Yoffe G, Schneider N, Van Dyk L, Yang C Y, Siciliano M, Buchanan G, Capra J D, Baer R
Department of Microbiology, University of Texas Southwestern Medical Center, Dallas 75235-9048.
Blood. 1989 Jul;74(1):374-9.
The translocation (11;14)(p13;q11) was observed in karyotypes of leukemic cells from a 3-year-old boy with T-cell acute lymphocytic leukemia (T-ALL). Since this translocation is a recurrent marker of T-ALL, we undertook to investigate its mode of formation and role in leukemogenesis. The cytogenetic breakpoint on chromosome 14 occurs in 14q11, the same band wherein lies the T-cell receptor alpha/delta chain gene; and Southern hybridization analysis of peripheral blood and bone marrow DNA uncovered a tumor-specific rearrangement in the D delta-J delta region of this locus. DNA encompassing the rearrangement was isolated by molecular cloning, and further analysis revealed it to be the t(11;14)(p13;q11) junction. Nucleotide sequence determination of the junction indicates that the 14q11 breakpoint occurs immediately adjacent to the D delta 2 gene segment. Hence, the translocation arose as an aberrant rearrangement between the downstream recombination signal of D delta 2 and a pseudo recombination signal adjacent to the chromosome 11 breakpoint. Finally, comparison of the breakpoint in band 11p13 with those of other translocations (11;14)(p13;q11) identified a breakpoint cluster region of approximately 1.2 kilobase-pairs (kb), alterations of which may promote the development of T-ALL.

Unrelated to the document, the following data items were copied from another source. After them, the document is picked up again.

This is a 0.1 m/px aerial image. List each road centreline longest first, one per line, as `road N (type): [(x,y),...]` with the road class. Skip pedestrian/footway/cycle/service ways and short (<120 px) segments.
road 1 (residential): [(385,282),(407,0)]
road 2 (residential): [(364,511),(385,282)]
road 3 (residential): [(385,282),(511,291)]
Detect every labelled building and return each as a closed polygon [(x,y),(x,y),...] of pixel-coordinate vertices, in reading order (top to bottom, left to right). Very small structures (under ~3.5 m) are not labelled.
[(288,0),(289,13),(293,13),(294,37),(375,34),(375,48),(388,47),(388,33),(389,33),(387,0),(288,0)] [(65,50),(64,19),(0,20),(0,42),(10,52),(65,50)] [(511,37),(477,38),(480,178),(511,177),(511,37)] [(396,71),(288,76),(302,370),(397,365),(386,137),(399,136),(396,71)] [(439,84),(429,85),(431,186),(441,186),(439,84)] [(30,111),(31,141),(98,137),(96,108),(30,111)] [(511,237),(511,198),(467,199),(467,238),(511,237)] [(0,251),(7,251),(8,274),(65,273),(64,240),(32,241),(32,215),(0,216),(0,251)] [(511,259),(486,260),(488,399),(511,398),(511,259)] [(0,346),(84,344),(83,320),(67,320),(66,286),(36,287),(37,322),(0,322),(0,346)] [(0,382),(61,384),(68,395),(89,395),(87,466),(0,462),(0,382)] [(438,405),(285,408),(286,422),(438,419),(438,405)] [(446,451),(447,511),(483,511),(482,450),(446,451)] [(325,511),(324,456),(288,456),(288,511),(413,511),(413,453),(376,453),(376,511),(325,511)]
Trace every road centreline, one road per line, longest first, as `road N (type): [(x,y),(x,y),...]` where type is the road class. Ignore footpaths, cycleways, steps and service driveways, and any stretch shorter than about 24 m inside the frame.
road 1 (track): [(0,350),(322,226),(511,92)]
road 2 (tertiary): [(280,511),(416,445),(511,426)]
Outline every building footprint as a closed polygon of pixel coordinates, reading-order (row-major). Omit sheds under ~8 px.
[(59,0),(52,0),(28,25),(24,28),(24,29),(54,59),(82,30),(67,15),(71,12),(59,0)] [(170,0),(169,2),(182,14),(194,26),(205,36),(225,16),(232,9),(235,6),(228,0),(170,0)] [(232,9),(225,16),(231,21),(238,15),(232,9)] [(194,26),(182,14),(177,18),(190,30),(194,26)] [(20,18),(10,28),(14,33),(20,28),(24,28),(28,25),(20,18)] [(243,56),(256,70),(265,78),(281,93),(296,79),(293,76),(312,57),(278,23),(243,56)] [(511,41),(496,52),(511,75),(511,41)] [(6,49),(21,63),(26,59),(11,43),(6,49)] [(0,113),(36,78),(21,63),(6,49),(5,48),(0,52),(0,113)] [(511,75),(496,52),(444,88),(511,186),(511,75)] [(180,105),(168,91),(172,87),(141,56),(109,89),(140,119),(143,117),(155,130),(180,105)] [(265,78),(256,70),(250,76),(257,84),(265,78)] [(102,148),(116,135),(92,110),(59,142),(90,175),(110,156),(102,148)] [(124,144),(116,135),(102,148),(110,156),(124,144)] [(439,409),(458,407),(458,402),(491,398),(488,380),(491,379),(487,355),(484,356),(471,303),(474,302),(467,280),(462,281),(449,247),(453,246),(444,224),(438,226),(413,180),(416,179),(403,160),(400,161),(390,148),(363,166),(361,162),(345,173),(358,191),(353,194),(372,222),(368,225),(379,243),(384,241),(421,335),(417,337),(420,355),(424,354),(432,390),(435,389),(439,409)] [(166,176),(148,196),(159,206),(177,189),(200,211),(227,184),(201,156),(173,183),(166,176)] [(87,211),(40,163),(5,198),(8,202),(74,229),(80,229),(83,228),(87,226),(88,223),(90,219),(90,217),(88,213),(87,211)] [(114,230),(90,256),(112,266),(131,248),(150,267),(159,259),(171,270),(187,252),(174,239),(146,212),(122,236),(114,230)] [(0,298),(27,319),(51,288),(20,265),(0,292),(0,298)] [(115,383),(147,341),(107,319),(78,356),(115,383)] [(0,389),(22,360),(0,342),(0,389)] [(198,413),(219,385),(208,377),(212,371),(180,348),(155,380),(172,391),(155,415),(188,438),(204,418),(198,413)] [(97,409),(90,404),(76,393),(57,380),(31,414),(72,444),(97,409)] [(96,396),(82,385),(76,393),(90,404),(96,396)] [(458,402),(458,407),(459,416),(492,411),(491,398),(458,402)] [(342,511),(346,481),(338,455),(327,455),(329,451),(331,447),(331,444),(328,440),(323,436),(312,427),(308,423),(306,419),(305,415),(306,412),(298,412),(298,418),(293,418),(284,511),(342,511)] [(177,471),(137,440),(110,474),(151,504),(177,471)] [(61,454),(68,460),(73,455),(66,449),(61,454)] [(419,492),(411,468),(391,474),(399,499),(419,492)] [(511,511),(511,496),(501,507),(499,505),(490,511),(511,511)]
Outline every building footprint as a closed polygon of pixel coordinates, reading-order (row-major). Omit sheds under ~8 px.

在一名3岁患T细胞急性淋巴细胞白血病(T-ALL)男孩的白血病细胞染色体核型中观察到了(11;14)(p13;q11)易位。由于这种易位是T-ALL的一个常见标志物,我们着手研究其形成方式及其在白血病发生中的作用。14号染色体上的细胞遗传学断点位于14q11,即T细胞受体α/δ链基因所在的同一条带;对其外周血和骨髓DNA进行的Southern杂交分析发现,该位点的Dδ-Jδ区域存在肿瘤特异性重排。通过分子克隆分离出包含该重排的DNA,进一步分析显示其为t(11;14)(p13;q11)连接点。对该连接点的核苷酸序列测定表明,14q11断点紧邻Dδ2基因片段。因此,该易位是由Dδ2下游重组信号与11号染色体断点附近的一个假重组信号之间的异常重排产生的。最后,将11p13带中的断点与其他(11;14)(p13;q11)易位的断点进行比较,确定了一个约1.2千碱基对(kb)的断点簇区域,该区域的改变可能促进T-ALL的发展。